Many companies offer employee stock purchase plans (ESPPs), which allow you to use from 1% to 10% of your salary to buy your employer’s stock at a discount to its current stock price–usually around 15% off. So if at the set purchase date your company’s stock is worth $100, you get to buy each share for $85–and can sell it the very next day for the full market price, if you wish. In addition to ESPPs, some companies also offer new hires restricted stock units (RSUs), which are guaranteed to be at a certain fair market value when they visit (i.e., when you are allowed to sell them).
“I’m still kicking myself for not fully looking into the difference between stock options and restricted stock units (RSUs),” says Felicity, an early retirement blogger at Fetching Financial Freedom. “My husband works at a company that gives a choice of stock options or RSUs for bonuses. Not fully understanding the terms because of legal jargon, we chose a mix of both–a decision that ended up costing us around $10k compared to 100% RSUs.”
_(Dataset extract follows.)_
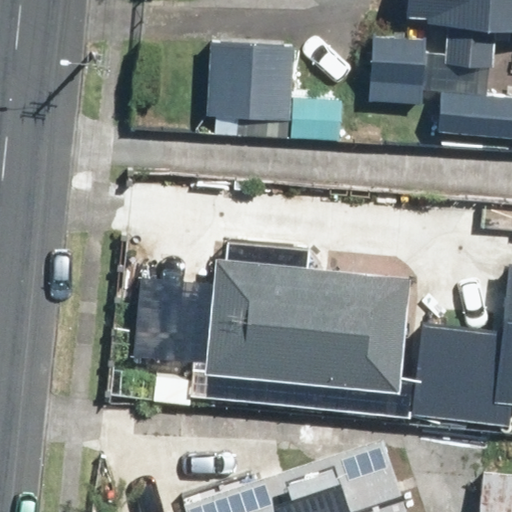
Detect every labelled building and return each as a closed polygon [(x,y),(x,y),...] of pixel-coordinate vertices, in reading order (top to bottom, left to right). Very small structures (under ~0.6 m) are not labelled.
[(511,20),(511,0),(412,0),(412,16),(511,20)] [(428,34),(345,33),(344,95),(427,96),(428,34)] [(511,93),(443,87),(439,129),(511,134),(511,93)] [(410,272),(219,254),(209,365),(400,383),(410,272)] [(511,394),(511,256),(511,257),(506,323),(425,316),(417,411),(501,418),(503,394),(511,394)] [(414,511),(388,430),(188,496),(193,511),(414,511)] [(511,511),(511,465),(483,463),(478,511),(511,511)]
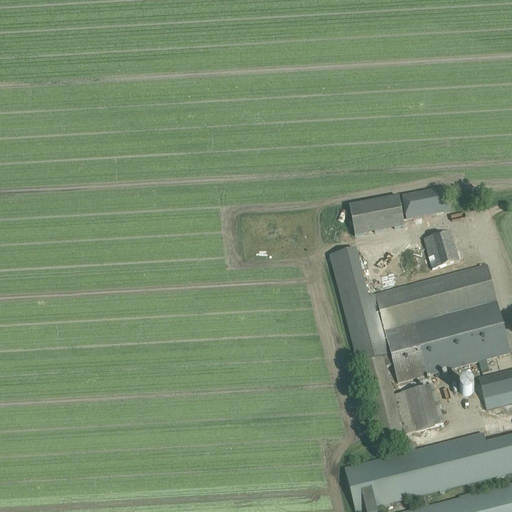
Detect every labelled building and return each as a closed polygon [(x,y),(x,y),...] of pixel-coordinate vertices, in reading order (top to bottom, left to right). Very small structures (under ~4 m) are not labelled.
[(402,198),(406,221),(441,214),(451,213),(446,189),(436,191),(402,198)] [(349,207),(355,238),(404,228),(399,198),(349,207)] [(423,241),(433,271),(459,263),(450,233),(423,241)] [(355,251),(330,258),(358,364),(359,364),(390,355),(386,340),(380,315),(375,296),(367,298),(355,251)] [(390,355),(359,364),(380,443),(400,437),(405,436),(444,426),(433,386),(394,397),(387,368),(393,366),(398,384),(479,363),(480,363),(486,361),(500,357),(510,355),(496,303),(487,266),(375,296),(380,315),(386,340),(390,355)] [(511,405),(511,370),(480,379),(487,411),(511,405)] [(412,454),(344,470),(354,511),(365,511),(366,511),(376,511),(376,509),(422,497),(425,507),(429,506),(428,501),(427,496),(439,493),(440,495),(448,493),(448,491),(496,478),(497,480),(505,478),(505,476),(511,474),(511,437),(485,444),(483,436),(416,452),(412,454)] [(405,436),(400,437),(412,454),(416,452),(405,436)] [(511,511),(511,484),(506,486),(506,488),(469,497),(469,496),(459,498),(459,500),(429,507),(429,506),(425,507),(424,507),(414,509),(415,511),(412,511),(511,511)]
“Stock options give a high return when a stock grows but are worth nothing if there is no growth, whereas RSUs guarantee a minimum value even if the stock price dips. Generally speaking, RSUs are often a better choice if you are not planning on staying with the company for a long time and/or if you work for a large organization. If you work for a startup, stock options will likely still be the better choice due to the growth potential. Consult a professional and make sure you know the tax implications of your specific situation before making any decision.”
Travel, meal, and housing allowances are simply payments a company makes to employees to cover their travel expenses when going on a trip for company work. For example, a company may give you a $50 food allowance each day you are away from home to cover your food costs–you just need to remember to file your receipts to get reimbursed up to the company’s limits.
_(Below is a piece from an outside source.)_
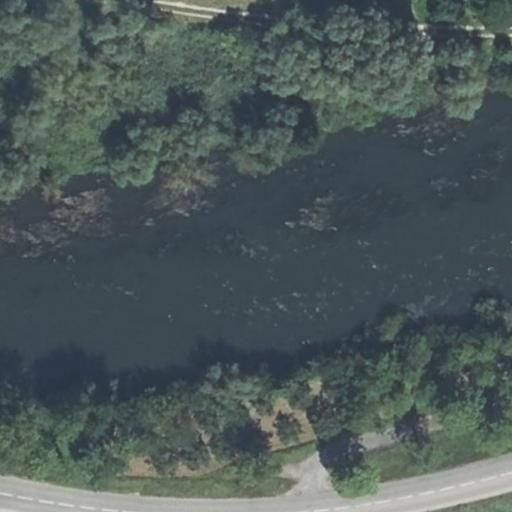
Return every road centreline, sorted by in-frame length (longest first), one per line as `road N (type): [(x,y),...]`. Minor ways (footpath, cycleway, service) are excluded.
road 1 (track): [(108,0),(511,32)]
road 2 (secondary): [(511,471),(289,511)]
road 3 (secondary): [(122,511),(0,492)]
“I used to think of workplace travel opportunities as a luxury and would be very controlled with spending while on the company’s dime. Sometimes that meant skipping meals in order to save the company money. I also used to continue to work in my hotel room even after normal work hours. I felt like I ‘owed’ the company more of my time as a token of thanks for the travel opportunity they had granted me,” says Alex Williams, personal finance blogger for CheapGirlSaves.com.
“I used to be nervous about being seen as ‘taking advantage’ of the fun chance to get outside of the office. Now, I see it as my work is taking me away from home. It makes better sense to get to eat breakfast as it’s a part of my regular workday routine. Now when I travel for work I allow myself to eat the meals that are allotted and close the laptop when the work day comes to a natural end. There’s no point in forcing myself to not enjoy the experience that just comes with the territory.”